Once the line containing "https://civicdb.org/links/entrez_id/1956" is found in the records below, return it and each following line exactly, up to and including the line containing "- CIViC Gene ID", and nothing else.

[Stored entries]
= Beginning of Section =

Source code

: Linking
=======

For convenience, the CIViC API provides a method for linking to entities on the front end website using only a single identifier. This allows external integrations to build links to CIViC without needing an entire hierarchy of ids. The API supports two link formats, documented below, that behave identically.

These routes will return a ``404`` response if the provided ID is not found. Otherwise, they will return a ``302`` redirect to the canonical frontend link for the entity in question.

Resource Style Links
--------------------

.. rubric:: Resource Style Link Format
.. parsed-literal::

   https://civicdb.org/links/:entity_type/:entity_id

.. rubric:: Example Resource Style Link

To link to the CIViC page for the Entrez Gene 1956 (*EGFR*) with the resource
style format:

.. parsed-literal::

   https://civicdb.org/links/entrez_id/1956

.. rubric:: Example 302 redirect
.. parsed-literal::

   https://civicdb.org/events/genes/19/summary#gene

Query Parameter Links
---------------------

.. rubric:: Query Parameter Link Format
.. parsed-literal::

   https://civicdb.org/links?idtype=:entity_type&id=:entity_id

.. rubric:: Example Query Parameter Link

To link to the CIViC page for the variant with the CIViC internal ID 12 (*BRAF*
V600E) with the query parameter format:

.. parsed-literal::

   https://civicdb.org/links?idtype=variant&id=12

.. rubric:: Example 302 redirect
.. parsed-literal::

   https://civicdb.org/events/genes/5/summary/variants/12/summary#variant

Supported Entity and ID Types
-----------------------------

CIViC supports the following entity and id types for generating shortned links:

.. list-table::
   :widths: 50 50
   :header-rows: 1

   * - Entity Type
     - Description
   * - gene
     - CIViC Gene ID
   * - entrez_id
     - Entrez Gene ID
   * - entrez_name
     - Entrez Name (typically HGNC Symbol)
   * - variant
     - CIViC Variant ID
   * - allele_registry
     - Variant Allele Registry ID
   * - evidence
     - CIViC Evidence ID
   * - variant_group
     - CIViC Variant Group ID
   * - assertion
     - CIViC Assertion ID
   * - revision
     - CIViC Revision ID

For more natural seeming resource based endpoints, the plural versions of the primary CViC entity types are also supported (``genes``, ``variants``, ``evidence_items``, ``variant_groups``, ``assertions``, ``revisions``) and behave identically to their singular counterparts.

= End of Section =

RESULT OF THE TASK:
   https://civicdb.org/links/entrez_id/1956

.. rubric:: Example 302 redirect
.. parsed-literal::

   https://civicdb.org/events/genes/19/summary#gene

Query Parameter Links
---------------------

.. rubric:: Query Parameter Link Format
.. parsed-literal::

   https://civicdb.org/links?idtype=:entity_type&id=:entity_id

.. rubric:: Example Query Parameter Link

To link to the CIViC page for the variant with the CIViC internal ID 12 (*BRAF*
V600E) with the query parameter format:

.. parsed-literal::

   https://civicdb.org/links?idtype=variant&id=12

.. rubric:: Example 302 redirect
.. parsed-literal::

   https://civicdb.org/events/genes/5/summary/variants/12/summary#variant

Supported Entity and ID Types
-----------------------------

CIViC supports the following entity and id types for generating shortned links:

.. list-table::
   :widths: 50 50
   :header-rows: 1

   * - Entity Type
     - Description
   * - gene
     - CIViC Gene ID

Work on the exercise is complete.